WORK TO COMPLETE:
Draw out every line with the word "right" from the listing below.
==== DATA PROVIDED ====
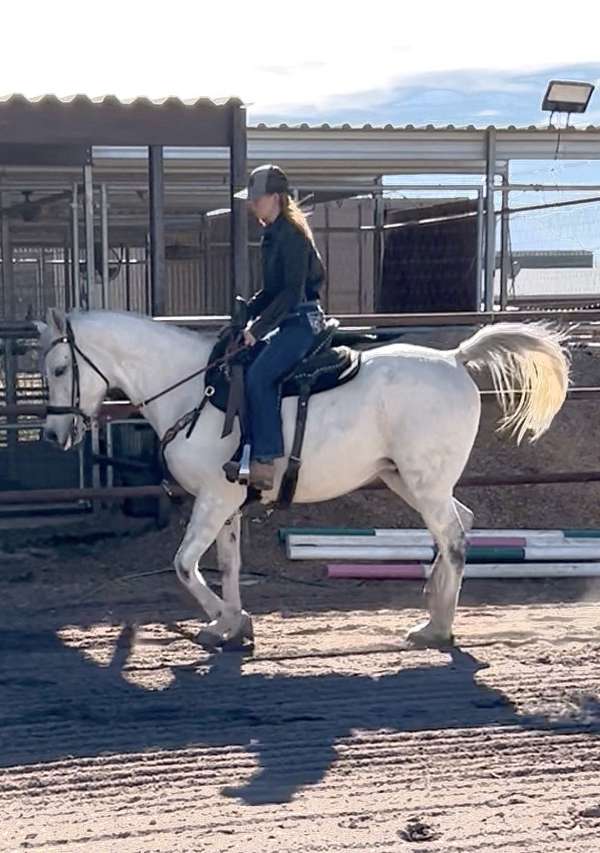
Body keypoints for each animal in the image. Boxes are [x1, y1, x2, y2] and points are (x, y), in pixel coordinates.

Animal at [36, 308, 569, 649]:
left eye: (60, 368)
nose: (53, 433)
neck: (195, 389)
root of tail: (454, 358)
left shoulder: (213, 498)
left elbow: (185, 564)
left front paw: (225, 619)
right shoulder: (227, 501)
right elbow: (228, 564)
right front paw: (233, 625)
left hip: (425, 482)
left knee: (454, 537)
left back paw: (437, 630)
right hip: (409, 480)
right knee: (459, 525)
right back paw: (433, 611)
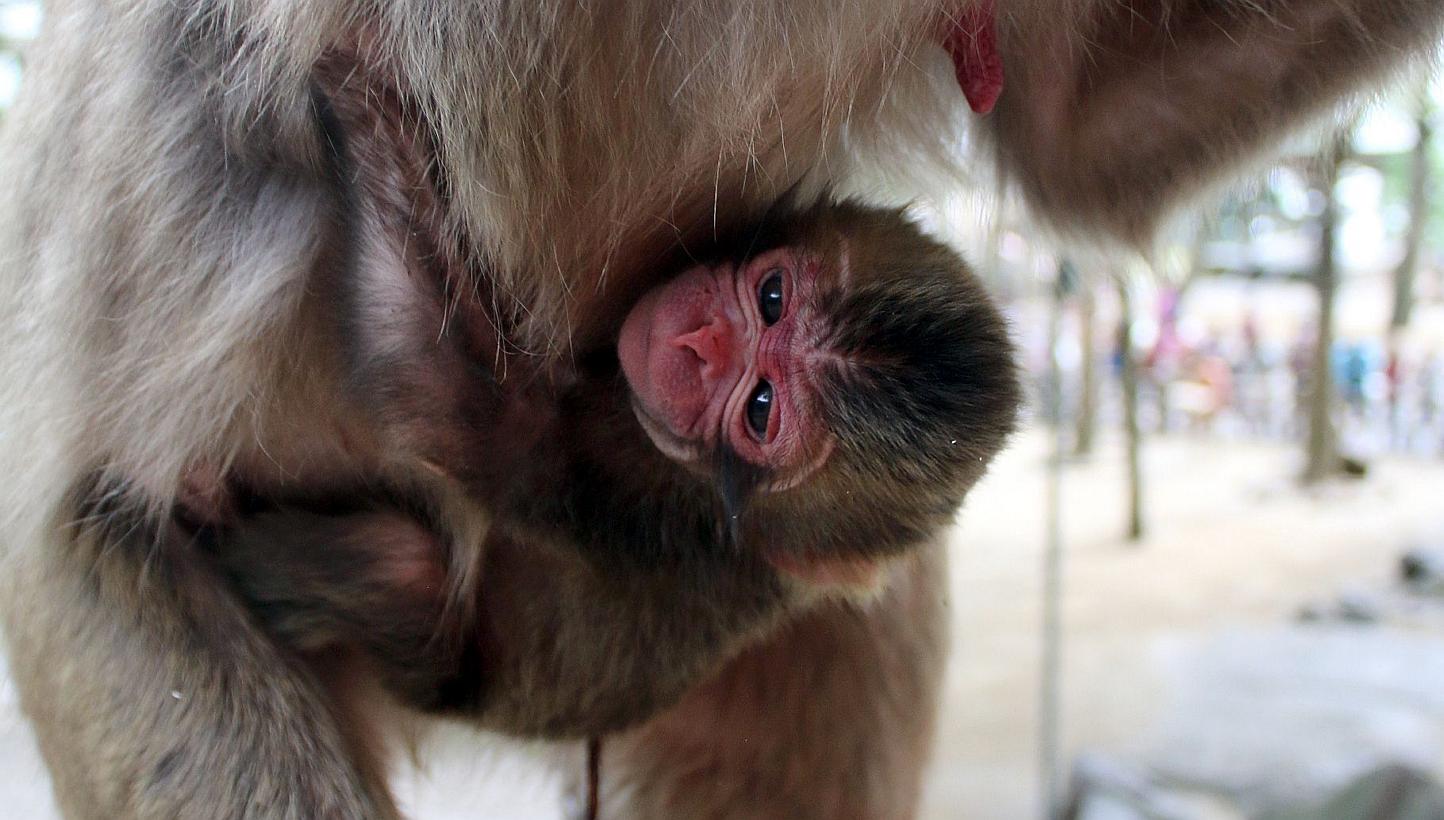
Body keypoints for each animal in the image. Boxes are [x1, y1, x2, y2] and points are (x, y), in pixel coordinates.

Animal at [197, 198, 1020, 737]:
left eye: (759, 407)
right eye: (772, 296)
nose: (698, 342)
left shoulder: (640, 493)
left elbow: (448, 402)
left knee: (406, 568)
====
SOLUTION FOR THIS TASK:
right shoulder: (227, 501)
right elbow: (228, 564)
right front paw: (233, 625)
right hip: (409, 480)
right knee: (459, 525)
right back paw: (433, 611)
right eye: (772, 296)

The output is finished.